Another question is, where does the tampering happen? I need some help figuring this out, though I have some suspicions derived from looking at traceroute results for various sites from a Virgin Media connection. It could just be the way Virgin have their peering set up, but it looks like all CloudFlare IP addresses are routed through some “usual suspects” that always crop up in the traceroute trails.

Thoughts

This all means that Virgin Media have the infrastructure in place to inspect packets, down to the application layer, as they pass through their network. On a large scale. CloudFlare is huge. It specifically attracts high-traffic sites, so Virgin must be able to do this en-masse without too much performance impact.

I also note that the blocking is rather shoddily implemented. For example, while requests with Host: vodly.to are intercepted, requests with Host: www.vodly.to are not. All of Vodly’s assets are hosted from the non-www domain, so the images and stylesheets won’t load, but the markup loads just fine for www.vodly.to. Virgin are really just banking on Vodly’s lack of domain-agility.
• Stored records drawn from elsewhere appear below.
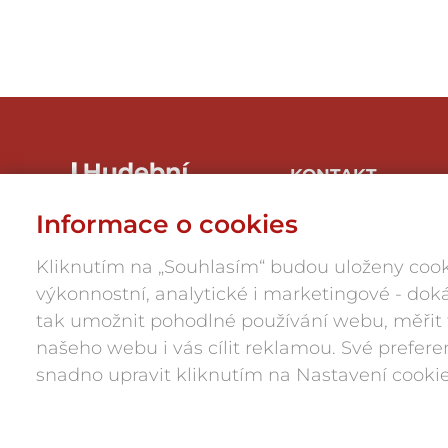
KONTAKT
Hudbaznojmo, z.s.
Informace o cookies
Hrnčířská 1/246, 669 04
Znojmo-Přímětice
Kliknutím na „Souhlasím“ budou uloženy cook
IČ: 05945984
výkonnostní, analytické i marketingové - d
press@hudbaznojmo.cz
tak umožnit pohodlné používání webu, měřit
606 029 286
našeho webu i vás cílit reklamou. Své prefer
snadno upravit kliknutím na Nastavení cookie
Aside: A friend of mine and I were just investigating the mechanism in more detail - it turns out that at least for Virgin Media, they intercept all requests to CloudFlare IPs used by Vodly that have the Host: field set to anything matching vodly.to, yet _not_ vodly.to. The wrong way around. I have set up http://vodly.to.damow.net to test this. Give it a go!

Impacts

Piracy will laugh in the face of this. I consider this kind of thing the online-equivalent of a war on drugs. In most cases, they just stoke the fire - turning the landscape over a little and forcing innovation - opening up new opportunities for new sites. If content producers really want to stop piracy, they need to make their content highly affordable, highly available and totally ad-free. End of.

There are any number of ways to get around this kind of blocking, already - within days, proxy sites are cropping up, replacement sites are gaining popularity and clearly, holes are being discovered in the very mechanisms used to block them in the first place.

It’s a game of whack-a-mole with near-infinite mole-holes and where every hammer blow needs to be authorised by a court.